Directions: Rewrite the records below, swapping every occurrence of "Reading left to right" for "Going from left to right" and leaving everything else as it is.
======== Input data
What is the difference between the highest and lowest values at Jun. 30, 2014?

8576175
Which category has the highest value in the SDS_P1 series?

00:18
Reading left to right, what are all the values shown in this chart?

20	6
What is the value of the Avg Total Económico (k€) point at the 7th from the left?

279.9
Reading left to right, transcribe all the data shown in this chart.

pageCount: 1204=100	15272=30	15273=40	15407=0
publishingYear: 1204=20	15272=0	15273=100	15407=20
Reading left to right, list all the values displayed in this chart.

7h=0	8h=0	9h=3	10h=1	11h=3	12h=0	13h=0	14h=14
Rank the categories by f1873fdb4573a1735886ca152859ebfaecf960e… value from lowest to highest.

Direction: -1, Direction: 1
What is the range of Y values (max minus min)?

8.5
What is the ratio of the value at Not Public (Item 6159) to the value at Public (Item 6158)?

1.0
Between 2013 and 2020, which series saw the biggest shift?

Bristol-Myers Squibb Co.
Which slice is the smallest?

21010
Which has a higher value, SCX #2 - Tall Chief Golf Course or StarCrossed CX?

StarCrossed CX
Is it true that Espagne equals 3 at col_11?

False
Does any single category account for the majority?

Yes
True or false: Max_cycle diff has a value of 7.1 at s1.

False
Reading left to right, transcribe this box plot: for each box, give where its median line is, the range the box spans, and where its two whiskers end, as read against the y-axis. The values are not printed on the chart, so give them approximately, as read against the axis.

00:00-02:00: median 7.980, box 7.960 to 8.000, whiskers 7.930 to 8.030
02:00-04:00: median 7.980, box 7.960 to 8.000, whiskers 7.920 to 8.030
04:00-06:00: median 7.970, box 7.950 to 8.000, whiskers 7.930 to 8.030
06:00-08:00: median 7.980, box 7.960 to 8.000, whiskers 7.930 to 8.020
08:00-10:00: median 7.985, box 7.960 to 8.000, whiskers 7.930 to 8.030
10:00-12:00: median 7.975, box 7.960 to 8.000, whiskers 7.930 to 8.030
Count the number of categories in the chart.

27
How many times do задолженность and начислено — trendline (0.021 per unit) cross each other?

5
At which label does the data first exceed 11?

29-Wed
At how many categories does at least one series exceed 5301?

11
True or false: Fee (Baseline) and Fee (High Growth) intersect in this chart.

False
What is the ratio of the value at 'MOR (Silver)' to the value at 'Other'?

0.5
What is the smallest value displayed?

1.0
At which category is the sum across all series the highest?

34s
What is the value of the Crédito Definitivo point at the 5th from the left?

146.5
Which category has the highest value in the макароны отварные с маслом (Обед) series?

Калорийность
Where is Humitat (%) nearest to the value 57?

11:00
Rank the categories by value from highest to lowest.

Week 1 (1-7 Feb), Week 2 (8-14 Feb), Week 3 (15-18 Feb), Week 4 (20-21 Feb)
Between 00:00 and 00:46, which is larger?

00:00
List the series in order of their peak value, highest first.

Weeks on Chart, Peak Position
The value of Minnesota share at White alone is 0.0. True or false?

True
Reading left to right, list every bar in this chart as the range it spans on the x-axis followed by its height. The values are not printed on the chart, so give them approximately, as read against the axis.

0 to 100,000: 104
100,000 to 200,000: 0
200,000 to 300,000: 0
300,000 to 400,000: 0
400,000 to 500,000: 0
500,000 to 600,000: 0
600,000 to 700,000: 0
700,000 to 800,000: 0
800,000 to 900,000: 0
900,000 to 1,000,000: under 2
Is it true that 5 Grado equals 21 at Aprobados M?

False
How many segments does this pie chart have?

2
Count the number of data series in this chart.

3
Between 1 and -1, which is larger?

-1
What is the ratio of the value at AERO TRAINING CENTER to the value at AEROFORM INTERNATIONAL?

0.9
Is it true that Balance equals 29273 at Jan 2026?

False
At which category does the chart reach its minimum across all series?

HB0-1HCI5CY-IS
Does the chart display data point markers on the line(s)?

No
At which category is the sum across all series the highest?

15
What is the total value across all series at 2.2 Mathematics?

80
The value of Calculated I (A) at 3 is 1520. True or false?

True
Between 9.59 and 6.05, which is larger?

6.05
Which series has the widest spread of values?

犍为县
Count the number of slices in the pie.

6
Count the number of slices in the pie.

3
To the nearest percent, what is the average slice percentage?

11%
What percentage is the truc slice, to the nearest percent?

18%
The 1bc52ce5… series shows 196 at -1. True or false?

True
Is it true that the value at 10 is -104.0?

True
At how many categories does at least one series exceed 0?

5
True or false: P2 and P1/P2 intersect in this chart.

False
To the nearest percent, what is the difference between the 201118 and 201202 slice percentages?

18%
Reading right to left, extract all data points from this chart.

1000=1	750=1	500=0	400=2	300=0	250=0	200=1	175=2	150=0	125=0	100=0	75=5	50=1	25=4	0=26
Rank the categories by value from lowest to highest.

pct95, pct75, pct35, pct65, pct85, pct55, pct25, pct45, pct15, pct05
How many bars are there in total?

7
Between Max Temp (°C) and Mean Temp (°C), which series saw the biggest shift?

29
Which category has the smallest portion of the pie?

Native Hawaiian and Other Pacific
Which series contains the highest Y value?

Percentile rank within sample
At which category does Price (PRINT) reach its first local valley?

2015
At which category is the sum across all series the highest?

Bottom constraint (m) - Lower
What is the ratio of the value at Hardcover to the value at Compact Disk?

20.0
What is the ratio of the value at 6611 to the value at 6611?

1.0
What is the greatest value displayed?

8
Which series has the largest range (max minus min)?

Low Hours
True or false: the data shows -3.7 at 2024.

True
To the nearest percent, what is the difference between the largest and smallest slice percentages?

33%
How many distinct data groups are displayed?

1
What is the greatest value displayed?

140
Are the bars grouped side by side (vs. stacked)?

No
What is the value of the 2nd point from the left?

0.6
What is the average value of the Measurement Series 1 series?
================
Task answer:
What is the difference between the highest and lowest values at Jun. 30, 2014?

8576175
Which category has the highest value in the SDS_P1 series?

00:18
Going from left to right, what are all the values shown in this chart?

20	6
What is the value of the Avg Total Económico (k€) point at the 7th from the left?

279.9
Going from left to right, transcribe all the data shown in this chart.

pageCount: 1204=100	15272=30	15273=40	15407=0
publishingYear: 1204=20	15272=0	15273=100	15407=20
Going from left to right, list all the values displayed in this chart.

7h=0	8h=0	9h=3	10h=1	11h=3	12h=0	13h=0	14h=14
Rank the categories by f1873fdb4573a1735886ca152859ebfaecf960e… value from lowest to highest.

Direction: -1, Direction: 1
What is the range of Y values (max minus min)?

8.5
What is the ratio of the value at Not Public (Item 6159) to the value at Public (Item 6158)?

1.0
Between 2013 and 2020, which series saw the biggest shift?

Bristol-Myers Squibb Co.
Which slice is the smallest?

21010
Which has a higher value, SCX #2 - Tall Chief Golf Course or StarCrossed CX?

StarCrossed CX
Is it true that Espagne equals 3 at col_11?

False
Does any single category account for the majority?

Yes
True or false: Max_cycle diff has a value of 7.1 at s1.

False
Going from left to right, transcribe this box plot: for each box, give where its median line is, the range the box spans, and where its two whiskers end, as read against the y-axis. The values are not printed on the chart, so give them approximately, as read against the axis.

00:00-02:00: median 7.980, box 7.960 to 8.000, whiskers 7.930 to 8.030
02:00-04:00: median 7.980, box 7.960 to 8.000, whiskers 7.920 to 8.030
04:00-06:00: median 7.970, box 7.950 to 8.000, whiskers 7.930 to 8.030
06:00-08:00: median 7.980, box 7.960 to 8.000, whiskers 7.930 to 8.020
08:00-10:00: median 7.985, box 7.960 to 8.000, whiskers 7.930 to 8.030
10:00-12:00: median 7.975, box 7.960 to 8.000, whiskers 7.930 to 8.030
Count the number of categories in the chart.

27
How many times do задолженность and начислено — trendline (0.021 per unit) cross each other?

5
At which label does the data first exceed 11?

29-Wed
At how many categories does at least one series exceed 5301?

11
True or false: Fee (Baseline) and Fee (High Growth) intersect in this chart.

False
What is the ratio of the value at 'MOR (Silver)' to the value at 'Other'?

0.5
What is the smallest value displayed?

1.0
At which category is the sum across all series the highest?

34s
What is the value of the Crédito Definitivo point at the 5th from the left?

146.5
Which category has the highest value in the макароны отварные с маслом (Обед) series?

Калорийность
Where is Humitat (%) nearest to the value 57?

11:00
Rank the categories by value from highest to lowest.

Week 1 (1-7 Feb), Week 2 (8-14 Feb), Week 3 (15-18 Feb), Week 4 (20-21 Feb)
Between 00:00 and 00:46, which is larger?

00:00
List the series in order of their peak value, highest first.

Weeks on Chart, Peak Position
The value of Minnesota share at White alone is 0.0. True or false?

True
Going from left to right, list every bar in this chart as the range it spans on the x-axis followed by its height. The values are not printed on the chart, so give them approximately, as read against the axis.

0 to 100,000: 104
100,000 to 200,000: 0
200,000 to 300,000: 0
300,000 to 400,000: 0
400,000 to 500,000: 0
500,000 to 600,000: 0
600,000 to 700,000: 0
700,000 to 800,000: 0
800,000 to 900,000: 0
900,000 to 1,000,000: under 2
Is it true that 5 Grado equals 21 at Aprobados M?

False
How many segments does this pie chart have?

2
Count the number of data series in this chart.

3
Between 1 and -1, which is larger?

-1
What is the ratio of the value at AERO TRAINING CENTER to the value at AEROFORM INTERNATIONAL?

0.9
Is it true that Balance equals 29273 at Jan 2026?

False
At which category does the chart reach its minimum across all series?

HB0-1HCI5CY-IS
Does the chart display data point markers on the line(s)?

No
At which category is the sum across all series the highest?

15
What is the total value across all series at 2.2 Mathematics?

80
The value of Calculated I (A) at 3 is 1520. True or false?

True
Between 9.59 and 6.05, which is larger?

6.05
Which series has the widest spread of values?

犍为县
Count the number of slices in the pie.

6
Count the number of slices in the pie.

3
To the nearest percent, what is the average slice percentage?

11%
What percentage is the truc slice, to the nearest percent?

18%
The 1bc52ce5… series shows 196 at -1. True or false?

True
Is it true that the value at 10 is -104.0?

True
At how many categories does at least one series exceed 0?

5
True or false: P2 and P1/P2 intersect in this chart.

False
To the nearest percent, what is the difference between the 201118 and 201202 slice percentages?

18%
Reading right to left, extract all data points from this chart.

1000=1	750=1	500=0	400=2	300=0	250=0	200=1	175=2	150=0	125=0	100=0	75=5	50=1	25=4	0=26
Rank the categories by value from lowest to highest.

pct95, pct75, pct35, pct65, pct85, pct55, pct25, pct45, pct15, pct05
How many bars are there in total?

7
Between Max Temp (°C) and Mean Temp (°C), which series saw the biggest shift?

29
Which category has the smallest portion of the pie?

Native Hawaiian and Other Pacific
Which series contains the highest Y value?

Percentile rank within sample
At which category does Price (PRINT) reach its first local valley?

2015
At which category is the sum across all series the highest?

Bottom constraint (m) - Lower
What is the ratio of the value at Hardcover to the value at Compact Disk?

20.0
What is the ratio of the value at 6611 to the value at 6611?

1.0
What is the greatest value displayed?

8
Which series has the largest range (max minus min)?

Low Hours
True or false: the data shows -3.7 at 2024.

True
To the nearest percent, what is the difference between the largest and smallest slice percentages?

33%
How many distinct data groups are displayed?

1
What is the greatest value displayed?

140
Are the bars grouped side by side (vs. stacked)?

No
What is the value of the 2nd point from the left?

0.6
What is the average value of the Measurement Series 1 series?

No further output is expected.